Dann wird Beute gemacht. In einem Elektronikmarkt in Würzburg kauft Anna – noch immer arbeitslos und ohne Geld – in Begleitung von Maria, die alles regelt, auf Pump einen Fernseher für 1800 Euro, einen Kaffeeautomaten für 2100, schließlich einen Laptop für 500 Euro. Die Kundin hat ja einen festen Wohnsitz und eine gültige Bankkarte. „Die Bankkarten dienten nur dazu, die Verkäufer zu täuschen“, sagt ein Polizist. „Die Sicherheitsmaßnahmen waren ein Witz“, wundert sich Annas Verteidiger Christian Mulzer. „Keiner hat Verdacht geschöpft, obwohl sie erkennbar unter Kontrolle stand, ziemlich heruntergekommen wirkte und kein Wort Deutsch sprach.“
Anna sagt später, sie habe Verdacht geschöpft, dass bei den Käufen nicht alles mit rechten Dingen zuging.
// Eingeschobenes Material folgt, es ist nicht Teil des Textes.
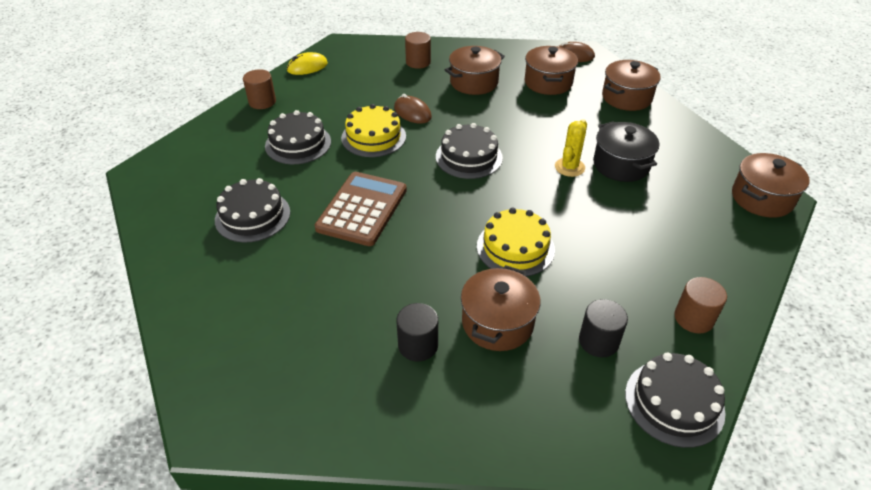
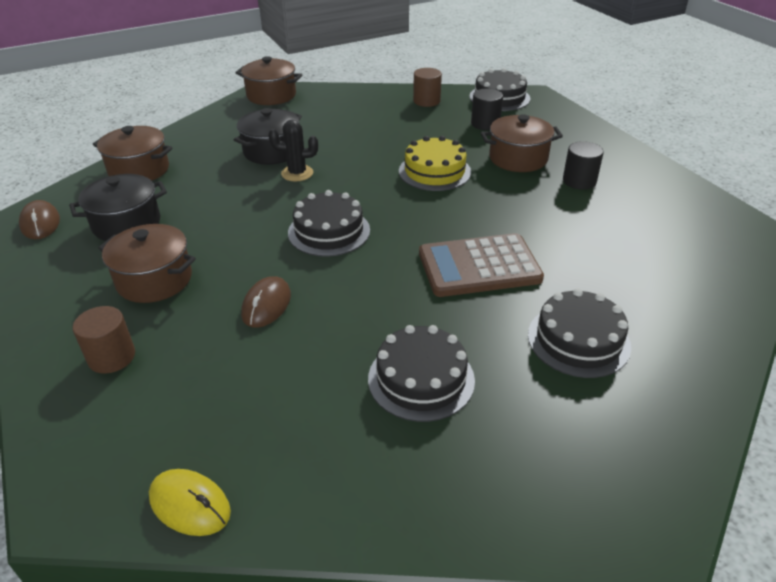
camera: 120 degrees left, 5 degrees down
(262, 102) = (350, 497): brown cylinder -> none
(373, 137) = (348, 315): yellow cake -> none
(548, 82) = (127, 224): brown pot -> black pot
(569, 167) = (297, 173): yellow cactus -> black cactus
Aber hätte sie da noch aufhören können? „Ich habe nicht gewusst, wie ich nach Prag zurückkomme“, antwortet sie auf Frage der Richterin.
Eines Tages fragt eine Verkäuferin genauer nach. Die zwei Frauen flüchten. Anna ist jetzt zum Risiko geworden. Maria drückt ihr 20 Euro in die Hand und setzt sie in den Bus nach Hause. Doch die Elektronikmärkte erstatten Anzeige. Bei den Banken finden Ermittler Kopien von Annas Ausweis. Weil sich die Adressen als falsch herausstellen, wird sie mit internationalem Haftbefehl gesucht.
Drei Jahre später hat Anna die Episode schon vergessen. Ihr Leben scheint sich zum Guten zu wenden. Anna liebt einen Mann, der in Italien Arbeit hat. Er will ihr dort auch welche besorgen. Dabei werden ihre Papiere geprüft – und plötzlich klicken im September 2013 die Handschellen. Anna wird nach Würzburg ausgeliefert, kurz vor Weihnachten beginnt ihr Prozess. Das Gericht attestiert ihr, dass ihre Notlage ausgenutzt wurde. Statt wegen bandenmäßigen wird sie nur wegen gewerbsmäßigen Betrugs verurteilt. Andert-halb Jahre Haft zur Bewährung erscheinen dem Gericht abschreckend genug. Nach drei Monaten Untersuchungshaft kommt Anna frei.
Natürlich durchsuchte die Polizei auch die Wohnung von Maria und ihrem Mann. Gefunden wurde dort nichts. „Ich gehe davon aus, dass er die Waren verschoben hat“, sagt ein Ermittler. Vom Anwerber „Peter“ gibt es nur eine vage Beschreibung. Derweil weiß die Polizei von weiteren „zehn bis zwölf“ Arbeits- und Obdachlosen, die von Kontaktleuten in Prag angesprochen wurden. Gut möglich, dass bald noch mehr „Annas“ in Würzburg vor Gericht stehen.